I bet you if I had met him and had a chat with him, I would have found him a very interesting and human fellow, for I never yet met a man that I didn’t like. {Will Rogers}

Here are a few of the interesting people I’ve encountered today:

A courier standing in line with me at the bank. As we talked about his job, I asked him if he had ever transported something really weird. “A body chopped up into parts,” he said.

A friend at breakfast. I discovered he likes peanut butter omelets.

A guy waiting, as I was, for the bus. He calls himself “turtle man” because, as he told me, he moves slow – but always forward.

Everywhere we turn, we encounter people with stories and hopes and fears and interesting names. We discover people who will help us see our world with more richness and texture. We find people like us, people different from us. We find strangers who may turn into friends.

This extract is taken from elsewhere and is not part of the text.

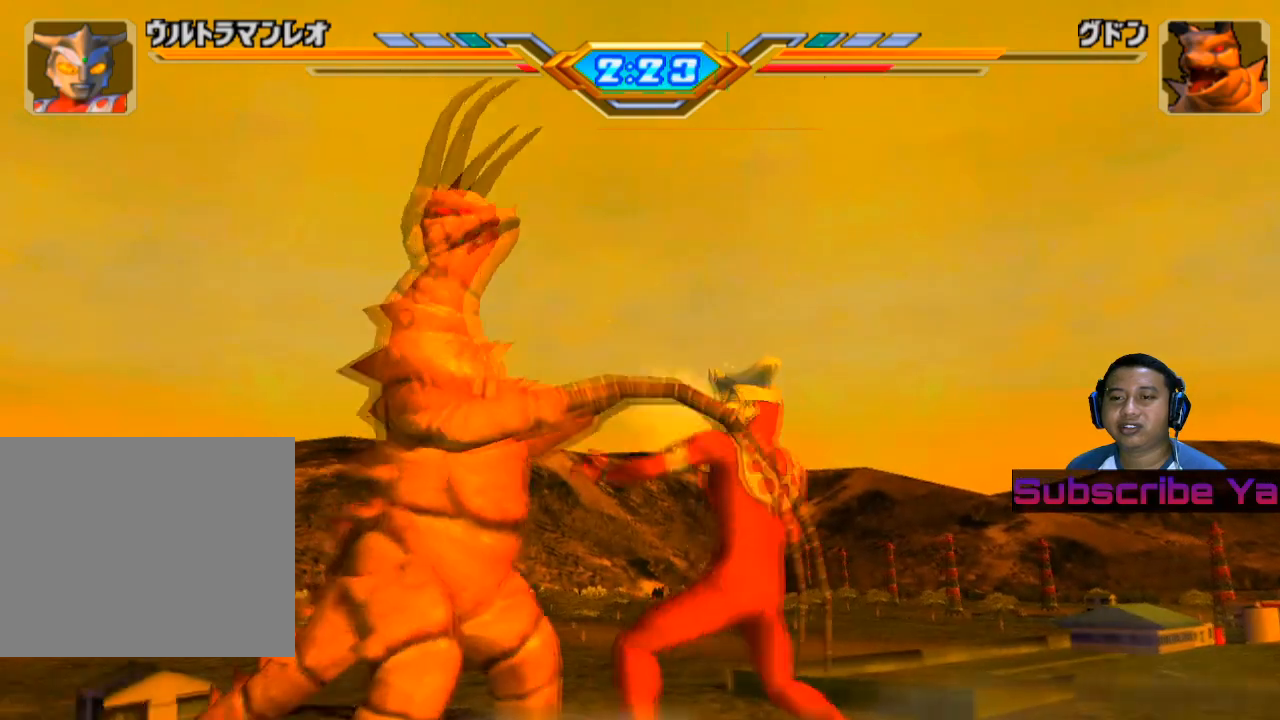
{"buttons": ["SQUARE"], "left_stick": "left", "events": [[100, "SQUARE", "down"], [180, "SQUARE", "up"], [280, "SQUARE", "down"], [400, "SQUARE", "up"], [480, "SQUARE", "down"]]}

Tell me, brother, how do you see the sun standing from where you are today. {Michael Houser}

Embarking on the Ludicrous

I recently read a piece from a well-known figure in the church leadership world. He wrote of a zero-tolerance policy for any language or practice within their church that did not make sense to those who were uncommitted to the story of God. I think I understand – and agree with – some of his concern. I am beyond done with caveman Christianity, practicing the faith with near total disregard for the questions and realities of our friends who are among the unconvinced. I too share irritation at flat, tired Christian lingo, the entire ghetto mentality prevalent in many of our Christian subcultures.

However…

I’m actually drawn the opposite direction. Rather than railing against those things that make little sense to those outside faith, I believe the gospel calls us to live toward realities that don’t make a single bit of sense to any of us, no matter what angle we come from.

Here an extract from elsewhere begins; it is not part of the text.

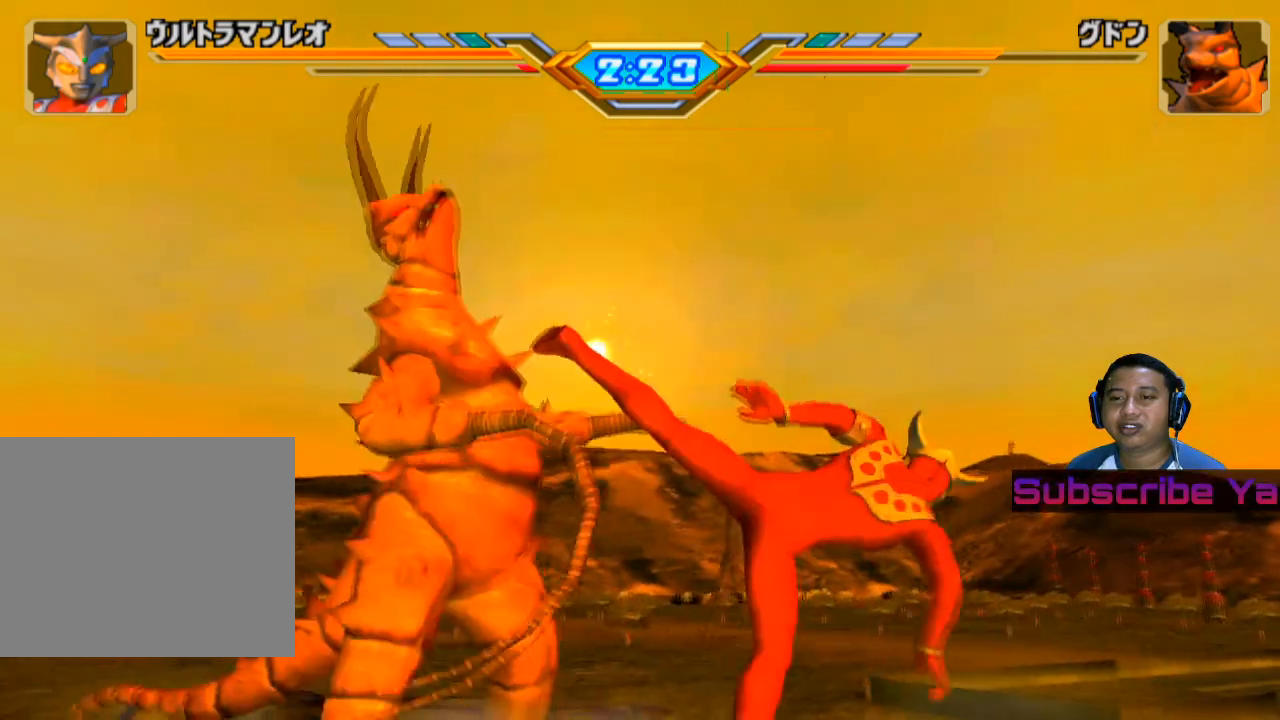
{"buttons": [], "left_stick": "left", "events": [[120, "SQUARE", "up"], [320, "TRIANGLE", "down"], [440, "TRIANGLE", "up"]]}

Truly, the kingdom of God is laughable, if we take it seriously.
~the way to save your life is to give it away
~love your enemies
~seek the peace of all, even those you despise (or who despise you)
~live for others above self
~take risks and abandon control
~believe that Jesus rose from the dead – and one day will bring all dead things to life
~give yourself to the long, hard work of community
~abandon the droning, captivating sounds of selfish consumerism
~care for the least among us
~live as though success does not determine our identity

Based on the cultures we have breathed in and on the selfish nature of our own heart, we would have to say that those lines are idyllic nonsense, complete poppycock.

And yet, this is precisely the life Jesus calls us to. If we seek to be communities of people living in Jesus’ way, we are embarking on the ludicrous. If the way we live and speak and love makes sense to those around us – or to ourselves – I fear we are wildly off course.

Here’s to the ludicrous life…

Jokes on Me

This week, I feel as though I entered into a cliche, Christian subculture joke: You know your kids have been raised in an emerging* church if

On Tuesday, the fam went into Starbucks on The Corner at UVA. When Wyatt went into Bucks’ upstairs, taking in the warm, earth-tone walls, the ambient light, the numerous chairs around tables, the art on the walls, the leather couches, he said, “Mommy, is this a church?”

I’m still pondering what I think about that, a lot there actually.

*for those fortunate enough to be unfamiliar with all the nuance of Christian subcultures, emerging has often become a catch-all world for new forms of Christian theology and worship – a word that, in actuality, mainly means nothing. But emerging does own the annoying stereotype of being fascinated with all things hip and trendy, a “relational authenticity” that can very much be its own version of plastic.